Dollar Slides; Gold Soars, China Halts Coal Mines!

Dollar Slides; Gold Soars, China Halts Coal Mines!

Wed, September 17, 2025

Dollar weakens, gold jumps and the commodity ripple

In the past week the U.S. dollar moved sharply lower as traders priced in a higher probability of a 25 basis-point Federal Reserve easing. The dollar decline coincided with gold breaking through prior highs, trading above $3,700 per ounce. That combination reflects two linked drivers: lower expected policy rates reduce real yields, increasing the appeal of non-interest-bearing assets such as bullion, while a softer dollar raises purchasing power for buyers outside the United States.

The move is not confined to precious metals. When the dollar weakens it mechanically reduces the local-currency cost of dollar-priced commodities for many importers, supporting demand and often lifting prices across energy, industrial metals and soft commodities. At the same time, lower policy-rate expectations can ease funding costs and inventory carrying expenses, which may support physical commodity activity in the near term.

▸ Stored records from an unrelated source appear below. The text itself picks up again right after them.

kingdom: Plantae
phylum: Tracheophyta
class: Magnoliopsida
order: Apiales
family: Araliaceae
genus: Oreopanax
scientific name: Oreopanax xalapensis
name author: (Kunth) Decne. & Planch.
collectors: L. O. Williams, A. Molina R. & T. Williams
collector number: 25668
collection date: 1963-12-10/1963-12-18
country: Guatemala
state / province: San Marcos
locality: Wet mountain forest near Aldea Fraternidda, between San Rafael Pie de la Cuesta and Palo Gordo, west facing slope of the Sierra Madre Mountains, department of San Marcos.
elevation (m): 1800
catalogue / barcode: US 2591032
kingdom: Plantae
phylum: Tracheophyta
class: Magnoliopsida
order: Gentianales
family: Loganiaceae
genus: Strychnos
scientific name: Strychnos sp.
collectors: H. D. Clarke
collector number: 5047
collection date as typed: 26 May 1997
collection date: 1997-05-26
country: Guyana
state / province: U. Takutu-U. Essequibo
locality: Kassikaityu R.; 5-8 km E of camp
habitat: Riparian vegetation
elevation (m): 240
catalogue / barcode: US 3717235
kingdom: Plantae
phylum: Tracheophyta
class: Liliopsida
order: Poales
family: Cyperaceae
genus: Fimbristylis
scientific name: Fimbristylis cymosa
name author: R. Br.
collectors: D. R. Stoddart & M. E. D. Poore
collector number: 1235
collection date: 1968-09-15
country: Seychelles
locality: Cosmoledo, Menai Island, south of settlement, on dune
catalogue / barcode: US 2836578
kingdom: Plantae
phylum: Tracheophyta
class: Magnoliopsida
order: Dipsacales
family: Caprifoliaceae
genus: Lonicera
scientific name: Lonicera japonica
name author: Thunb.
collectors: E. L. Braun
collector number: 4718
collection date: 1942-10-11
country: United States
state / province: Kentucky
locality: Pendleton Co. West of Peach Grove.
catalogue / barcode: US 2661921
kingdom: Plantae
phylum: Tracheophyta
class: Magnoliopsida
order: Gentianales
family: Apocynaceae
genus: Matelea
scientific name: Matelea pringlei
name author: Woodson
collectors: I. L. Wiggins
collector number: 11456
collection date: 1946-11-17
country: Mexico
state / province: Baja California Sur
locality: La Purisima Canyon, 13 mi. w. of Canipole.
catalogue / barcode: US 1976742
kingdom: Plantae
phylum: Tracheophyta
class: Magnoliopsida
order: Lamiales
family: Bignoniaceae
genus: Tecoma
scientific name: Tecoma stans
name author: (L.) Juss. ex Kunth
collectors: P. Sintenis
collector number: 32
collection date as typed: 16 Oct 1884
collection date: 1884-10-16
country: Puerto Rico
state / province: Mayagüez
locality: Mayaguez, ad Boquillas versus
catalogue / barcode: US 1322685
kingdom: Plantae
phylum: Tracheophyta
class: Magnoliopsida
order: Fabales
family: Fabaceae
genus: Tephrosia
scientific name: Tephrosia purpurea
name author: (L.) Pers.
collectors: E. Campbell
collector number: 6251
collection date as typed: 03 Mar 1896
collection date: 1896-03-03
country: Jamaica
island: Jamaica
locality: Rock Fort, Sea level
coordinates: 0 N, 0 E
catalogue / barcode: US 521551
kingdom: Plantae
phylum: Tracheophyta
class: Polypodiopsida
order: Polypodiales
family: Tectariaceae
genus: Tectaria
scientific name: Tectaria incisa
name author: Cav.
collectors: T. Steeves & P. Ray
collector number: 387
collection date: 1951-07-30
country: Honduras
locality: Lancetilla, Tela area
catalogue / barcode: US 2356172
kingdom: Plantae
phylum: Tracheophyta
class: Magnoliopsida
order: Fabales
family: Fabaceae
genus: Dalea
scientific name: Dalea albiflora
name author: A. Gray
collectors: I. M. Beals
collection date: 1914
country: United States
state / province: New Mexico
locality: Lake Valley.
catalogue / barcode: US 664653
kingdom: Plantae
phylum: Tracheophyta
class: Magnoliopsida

How this affects different commodity groups

  • Precious metals: Gold and silver show the most immediate sensitivity. Lower real yields and currency effects are a direct tailwind.
  • Industrial metals: Copper and nickel typically benefit from easier financial conditions and currency moves, though demand fundamentals still matter.
  • Energy: Oil can gain via modest demand support from cheaper non-USD fuel for importers; supply-side drivers remain key.
  • Agriculture: Ags are influenced via FX pass-through and the spending power of key importers, but crop and weather factors are often dominant.

China orders halts at Ordos coal mines, lifting coking coal

Separately this week regional authorities in Inner Mongolia ordered about 15 mines in the Ordos area to stop production after those operations exceeded local output quotas. The combined nameplate capacity cited for the affected assets is in the tens of millions of tonnes per year. The announcement triggered a sharp near-term rally in Chinese coking coal futures, with the Dalian benchmark up roughly mid-single digits on the first session after the news.

Why metallurgical coal tightened first

The Ordos stoppages hit metallurgical coal flows used for steelmaking more directly than seaborne thermal coal. That creates immediate upside pressure on domestic met-coal benchmarks and raises input costs for steel producers in China, potentially squeezing margins if steel prices do not rise in step. For seaborne met-coal markets, the main effect is a near-term risk premium as buyers anticipate tighter domestic availability and possible increased purchases from abroad.

Practical takeaways and watch points

  • Near term, expect commodities priced in dollars to receive a boost while the dollar remains soft and rate-cut odds stay elevated.
  • Watch gold for follow-through above current highs: if real yields continue to fall, bullion upside can extend quickly.
  • For Asia-focused commodity traders, monitor Chinese coal flows and steel mill inventory data. If Inner Mongolia curbs persist or widen, regional coking coal spreads could widen further.
  • Keep an eye on upcoming Fed communications. Any change to rate-cut odds will recalibrate the dollar and then the cross-commodity reaction.

Bottom line: a weaker dollar and softer U.S. rate expectations are a broad tailwind for dollar-priced commodities, while targeted supply actions in China have created localized pressure in the metallurgical coal and steel complex. The interplay of macro-driven demand support and China-specific supply moves will determine which segments see the most sustained price moves in the coming days.